Reproduce every record below word for word, leaving the pictures out.
** start TASK INPUTS **
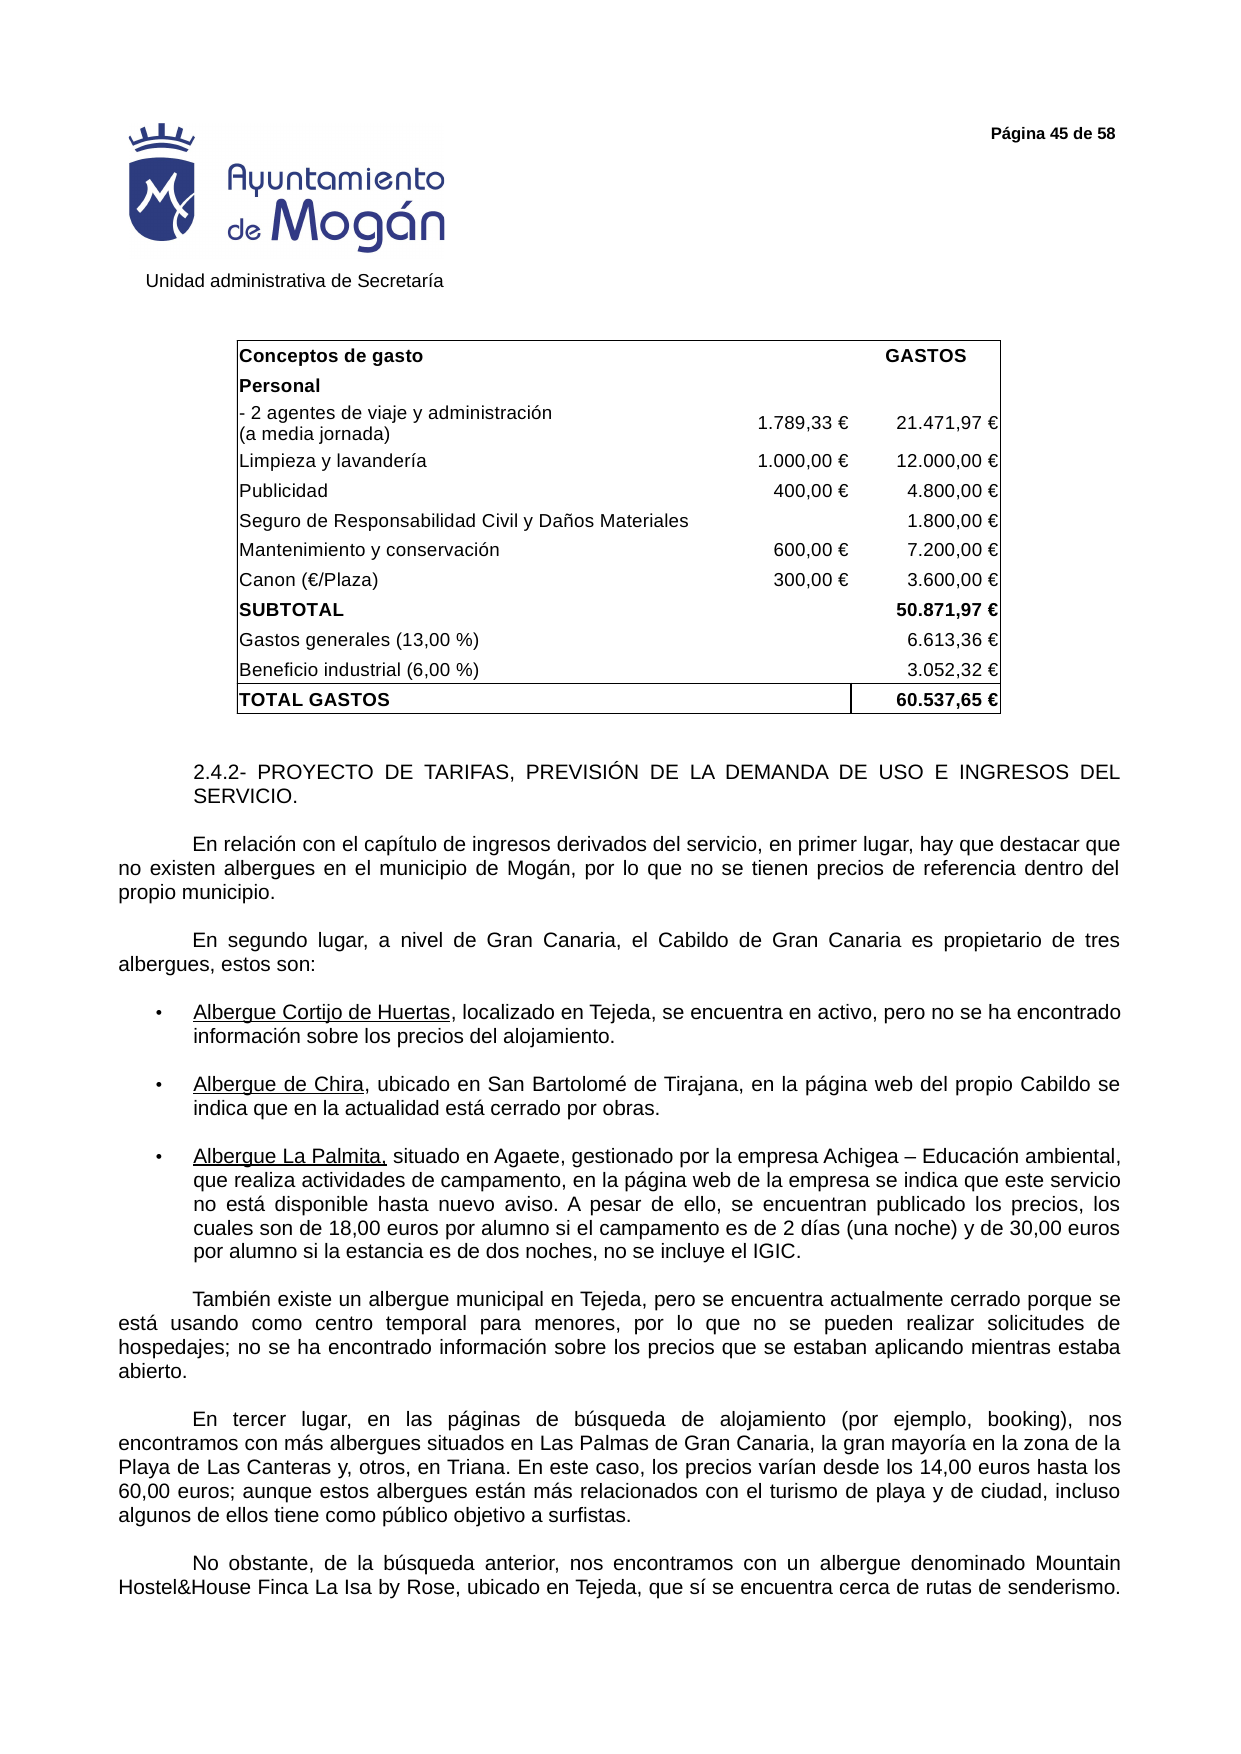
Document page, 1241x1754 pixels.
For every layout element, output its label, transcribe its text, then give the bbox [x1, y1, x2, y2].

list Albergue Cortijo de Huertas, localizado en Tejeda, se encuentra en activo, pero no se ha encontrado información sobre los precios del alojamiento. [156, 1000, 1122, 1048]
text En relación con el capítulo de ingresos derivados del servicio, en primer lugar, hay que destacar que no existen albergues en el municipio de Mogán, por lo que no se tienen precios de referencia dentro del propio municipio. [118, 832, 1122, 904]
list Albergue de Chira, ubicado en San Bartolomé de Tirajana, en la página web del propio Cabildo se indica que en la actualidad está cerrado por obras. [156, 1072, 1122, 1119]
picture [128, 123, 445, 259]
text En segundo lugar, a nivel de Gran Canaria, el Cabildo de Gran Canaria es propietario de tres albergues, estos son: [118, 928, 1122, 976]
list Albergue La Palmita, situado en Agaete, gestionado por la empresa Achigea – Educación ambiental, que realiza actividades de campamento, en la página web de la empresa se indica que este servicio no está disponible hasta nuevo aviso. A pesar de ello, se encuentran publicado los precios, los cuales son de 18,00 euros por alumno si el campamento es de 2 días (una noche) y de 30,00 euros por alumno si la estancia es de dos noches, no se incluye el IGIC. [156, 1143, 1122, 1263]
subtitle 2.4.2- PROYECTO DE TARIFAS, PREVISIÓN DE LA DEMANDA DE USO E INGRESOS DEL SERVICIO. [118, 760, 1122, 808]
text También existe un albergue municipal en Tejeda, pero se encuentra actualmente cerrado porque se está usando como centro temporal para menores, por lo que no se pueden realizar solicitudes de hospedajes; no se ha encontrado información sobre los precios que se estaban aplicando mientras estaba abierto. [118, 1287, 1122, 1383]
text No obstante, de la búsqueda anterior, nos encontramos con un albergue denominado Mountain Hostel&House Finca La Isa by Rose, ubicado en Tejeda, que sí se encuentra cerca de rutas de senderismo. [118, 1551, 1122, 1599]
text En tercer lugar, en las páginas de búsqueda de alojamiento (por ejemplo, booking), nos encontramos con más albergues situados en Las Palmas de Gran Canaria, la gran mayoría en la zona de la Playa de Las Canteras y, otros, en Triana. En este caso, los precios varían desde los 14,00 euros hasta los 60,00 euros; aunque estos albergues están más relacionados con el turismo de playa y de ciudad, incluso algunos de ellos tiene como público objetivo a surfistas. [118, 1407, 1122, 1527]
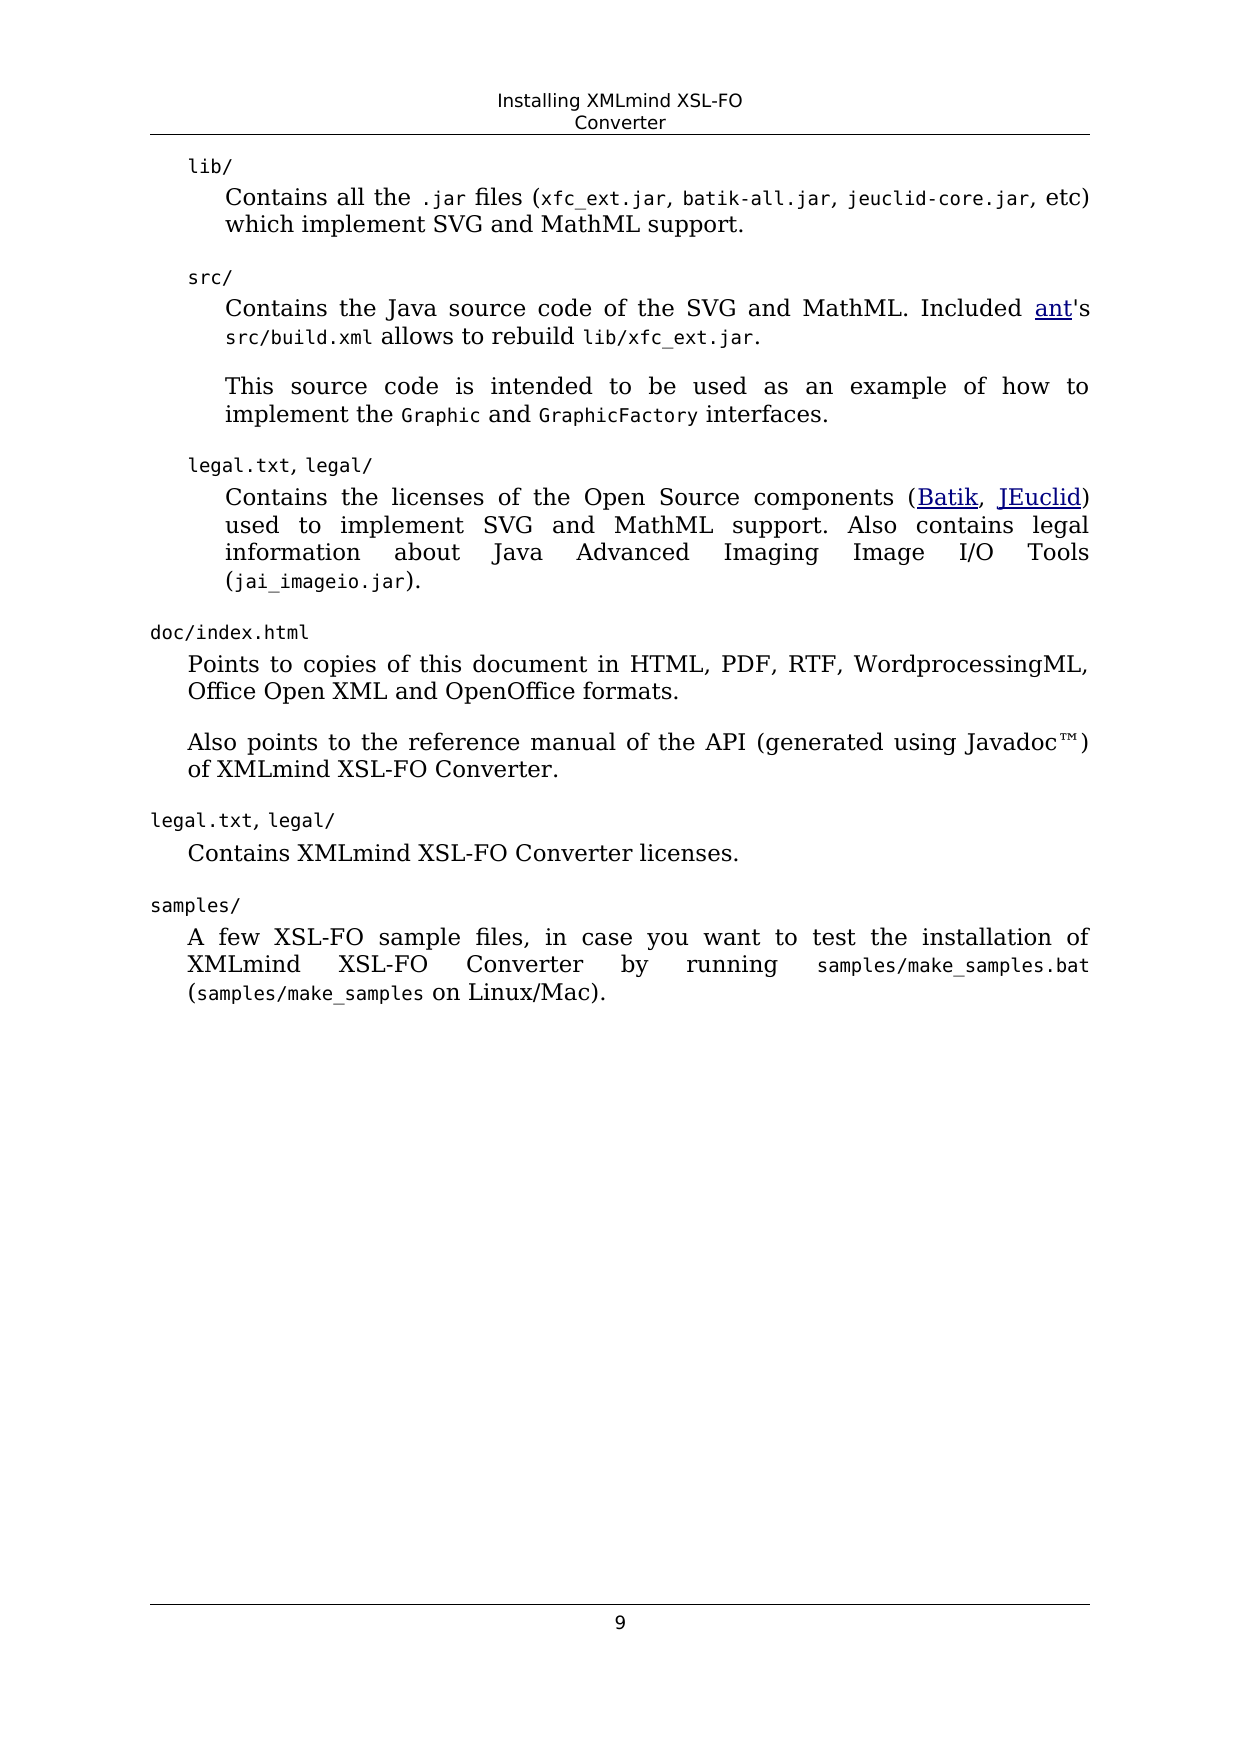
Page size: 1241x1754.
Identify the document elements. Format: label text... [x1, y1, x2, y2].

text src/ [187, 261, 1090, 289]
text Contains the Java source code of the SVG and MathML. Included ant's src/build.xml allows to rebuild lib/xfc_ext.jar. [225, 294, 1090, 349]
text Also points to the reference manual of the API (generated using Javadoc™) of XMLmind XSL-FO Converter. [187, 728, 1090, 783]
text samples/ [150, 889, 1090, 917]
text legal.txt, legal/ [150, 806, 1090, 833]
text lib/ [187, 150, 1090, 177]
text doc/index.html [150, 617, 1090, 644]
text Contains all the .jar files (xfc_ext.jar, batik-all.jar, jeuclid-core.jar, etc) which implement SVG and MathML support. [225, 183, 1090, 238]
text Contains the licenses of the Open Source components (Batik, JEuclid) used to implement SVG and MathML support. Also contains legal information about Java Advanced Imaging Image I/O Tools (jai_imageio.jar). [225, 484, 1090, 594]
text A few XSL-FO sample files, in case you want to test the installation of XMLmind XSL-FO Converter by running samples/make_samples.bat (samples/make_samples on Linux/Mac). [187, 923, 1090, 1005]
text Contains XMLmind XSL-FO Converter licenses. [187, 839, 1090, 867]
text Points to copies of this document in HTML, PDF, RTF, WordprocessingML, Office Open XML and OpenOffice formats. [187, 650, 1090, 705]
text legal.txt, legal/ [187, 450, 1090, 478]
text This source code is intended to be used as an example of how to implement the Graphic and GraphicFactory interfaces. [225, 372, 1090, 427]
** end TASK INPUTS **
◆ SOLUTION:
Document page, 1241x1754 pixels.
For every layout element, output its label, transcribe its text, then give the bbox [x1, y1, x2, y2].

list Albergue Cortijo de Huertas, localizado en Tejeda, se encuentra en activo, pero no se ha encontrado información sobre los precios del alojamiento. [156, 1000, 1122, 1048]
text En relación con el capítulo de ingresos derivados del servicio, en primer lugar, hay que destacar que no existen albergues en el municipio de Mogán, por lo que no se tienen precios de referencia dentro del propio municipio. [118, 832, 1122, 904]
list Albergue de Chira, ubicado en San Bartolomé de Tirajana, en la página web del propio Cabildo se indica que en la actualidad está cerrado por obras. [156, 1072, 1122, 1119]
picture [128, 123, 445, 259]
text En segundo lugar, a nivel de Gran Canaria, el Cabildo de Gran Canaria es propietario de tres albergues, estos son: [118, 928, 1122, 976]
list Albergue La Palmita, situado en Agaete, gestionado por la empresa Achigea – Educación ambiental, que realiza actividades de campamento, en la página web de la empresa se indica que este servicio no está disponible hasta nuevo aviso. A pesar de ello, se encuentran publicado los precios, los cuales son de 18,00 euros por alumno si el campamento es de 2 días (una noche) y de 30,00 euros por alumno si la estancia es de dos noches, no se incluye el IGIC. [156, 1143, 1122, 1263]
subtitle 2.4.2- PROYECTO DE TARIFAS, PREVISIÓN DE LA DEMANDA DE USO E INGRESOS DEL SERVICIO. [118, 760, 1122, 808]
text También existe un albergue municipal en Tejeda, pero se encuentra actualmente cerrado porque se está usando como centro temporal para menores, por lo que no se pueden realizar solicitudes de hospedajes; no se ha encontrado información sobre los precios que se estaban aplicando mientras estaba abierto. [118, 1287, 1122, 1383]
text No obstante, de la búsqueda anterior, nos encontramos con un albergue denominado Mountain Hostel&House Finca La Isa by Rose, ubicado en Tejeda, que sí se encuentra cerca de rutas de senderismo. [118, 1551, 1122, 1599]
text En tercer lugar, en las páginas de búsqueda de alojamiento (por ejemplo, booking), nos encontramos con más albergues situados en Las Palmas de Gran Canaria, la gran mayoría en la zona de la Playa de Las Canteras y, otros, en Triana. En este caso, los precios varían desde los 14,00 euros hasta los 60,00 euros; aunque estos albergues están más relacionados con el turismo de playa y de ciudad, incluso algunos de ellos tiene como público objetivo a surfistas. [118, 1407, 1122, 1527]
Page size: 1241x1754.
Identify the document elements. Format: label text... [x1, y1, x2, y2].

text src/ [187, 261, 1090, 289]
text Contains the Java source code of the SVG and MathML. Included ant's src/build.xml allows to rebuild lib/xfc_ext.jar. [225, 294, 1090, 349]
text Also points to the reference manual of the API (generated using Javadoc™) of XMLmind XSL-FO Converter. [187, 728, 1090, 783]
text samples/ [150, 889, 1090, 917]
text legal.txt, legal/ [150, 806, 1090, 833]
text lib/ [187, 150, 1090, 177]
text doc/index.html [150, 617, 1090, 644]
text Contains all the .jar files (xfc_ext.jar, batik-all.jar, jeuclid-core.jar, etc) which implement SVG and MathML support. [225, 183, 1090, 238]
text Contains the licenses of the Open Source components (Batik, JEuclid) used to implement SVG and MathML support. Also contains legal information about Java Advanced Imaging Image I/O Tools (jai_imageio.jar). [225, 484, 1090, 594]
text A few XSL-FO sample files, in case you want to test the installation of XMLmind XSL-FO Converter by running samples/make_samples.bat (samples/make_samples on Linux/Mac). [187, 923, 1090, 1005]
text Contains XMLmind XSL-FO Converter licenses. [187, 839, 1090, 867]
text Points to copies of this document in HTML, PDF, RTF, WordprocessingML, Office Open XML and OpenOffice formats. [187, 650, 1090, 705]
text legal.txt, legal/ [187, 450, 1090, 478]
text This source code is intended to be used as an example of how to implement the Graphic and GraphicFactory interfaces. [225, 372, 1090, 427]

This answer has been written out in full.